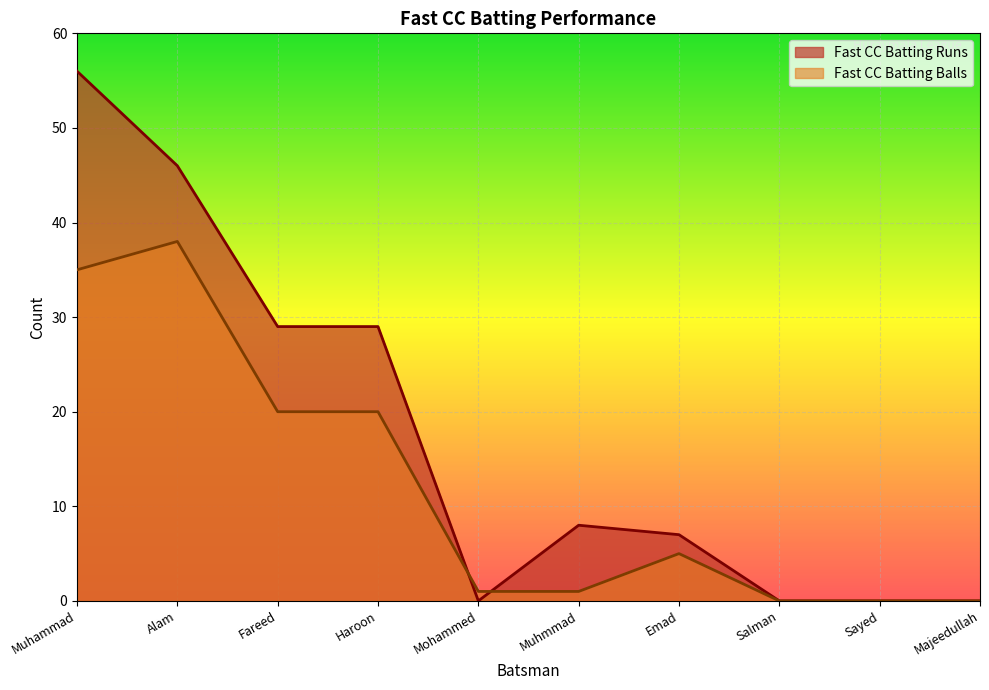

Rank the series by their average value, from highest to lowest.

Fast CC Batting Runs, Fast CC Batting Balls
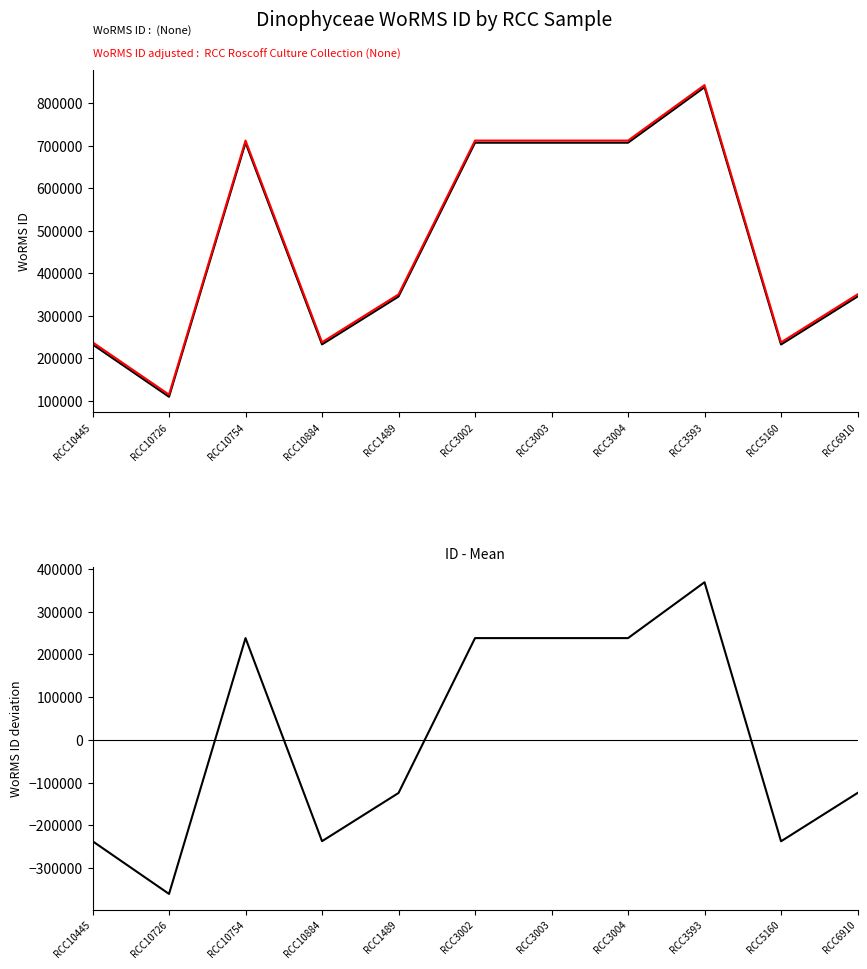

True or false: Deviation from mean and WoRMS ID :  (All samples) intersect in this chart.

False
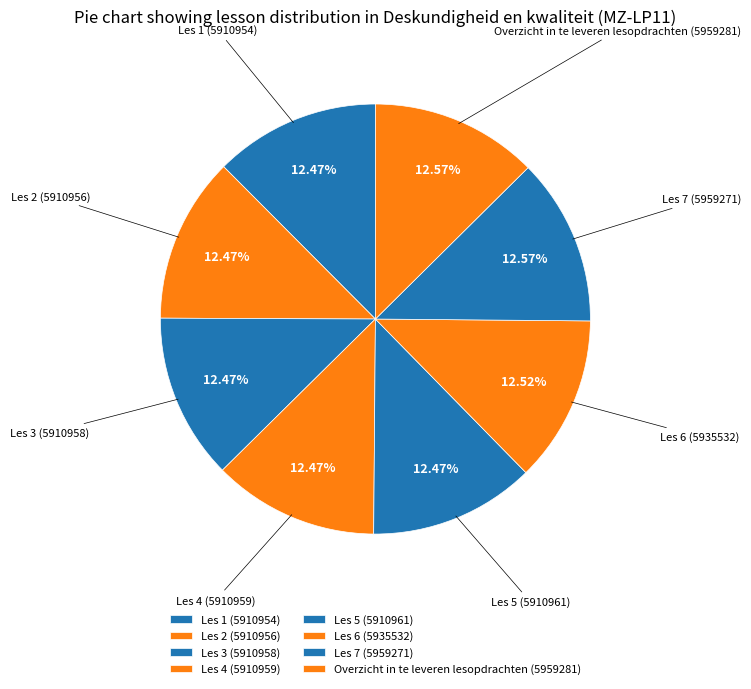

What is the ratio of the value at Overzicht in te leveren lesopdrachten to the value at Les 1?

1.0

********************

**Aim of the task:**
Reproduce the entire listing above verbatim, omitting the pictures.

**Solution for this problem:**
Rank the series by their average value, from highest to lowest.

Fast CC Batting Runs, Fast CC Batting Balls

True or false: Deviation from mean and WoRMS ID :  (All samples) intersect in this chart.

False

What is the ratio of the value at Overzicht in te leveren lesopdrachten to the value at Les 1?

1.0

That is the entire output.